InformaticsMatters / squonk

Squonk platform and computational notebook
Apache License 2.0
8 stars 3 forks source link

Provide a mechanism to place Nextflow pods on specific (k8s) nodes #132

Open alanbchristie opened 3 years ago

alanbchristie commented 3 years ago

At the moment, apart from namespace, we're unable to control where Pods are scheduled by Nextflow. Nextflow does offer a pod declaration in the process that is documented as being available in the k8s process declaration. Importantly the pod allows for the specification of a nodeSelector (the most basic part of scheduling), where Pods will only run on nodes with a given label. So we could have nextflow nodes and ensure that Pods run on those nodes.
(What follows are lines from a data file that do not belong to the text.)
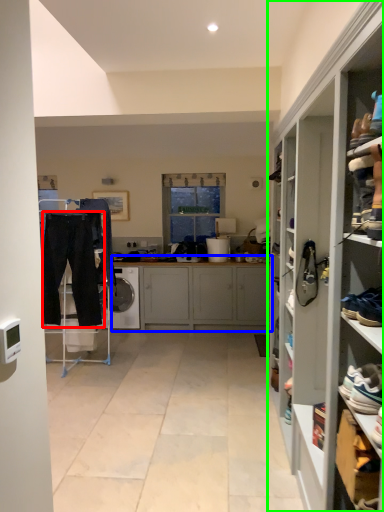
Question: Considering the real-world distances, which object is closest to trousers (highlighted by a red box)? cabinetry (highlighted by a blue box) or cupboard (highlighted by a green box).

Choices:
 (A) cabinetry
 (B) cupboard

Answer: (A)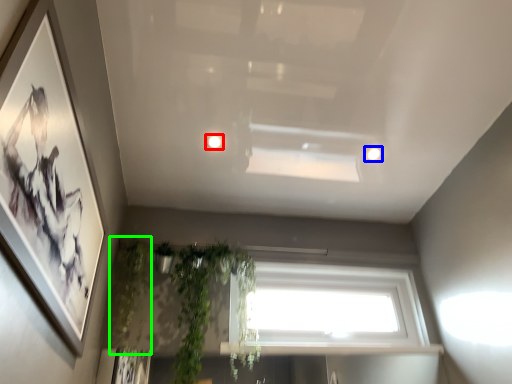
Question: Which object is positioned farthest from lighting (highlighted by a red box)? Select from lighting (highlighted by a blue box) and plant (highlighted by a green box).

Sadly the nodeSelector doesn't allow complex scheduling or support taints/tolerations to create exclusive nodes but it might be neough to provide better Pod scheduling - i.e. where nextflow processes only in on named nodes.

Basic idea

The basic idea is to expose a SQUONK_POD_NEXTFLOW_NODE_SELECTOR environment variable (default being application - our default node label) with the value passed to the Kubernetes Pod via the addExtraNextflowConfig() method call in in the OpenShiftRunner.

See

tdudgeon commented 3 years ago

Whilst some of this is Nextflow specific the general principle should be applicable to any container - we should be able to target a container to a node that can run in any AZ (e.g. not need EBS volumes) and be tolerant of the node disappearing (e.g. as it might be a spot instance). An obvious example is the Docker based pipelines.

The other class of containers are ones that need a resource that is tied to a particular AZ (e.g. an EBS volume) or cannot tolerate being relocated so easily. These would be targeted to nodes in a particular AZ that are not spot instances. An example would be the PostgreSQl database that serves squonk and keycloak.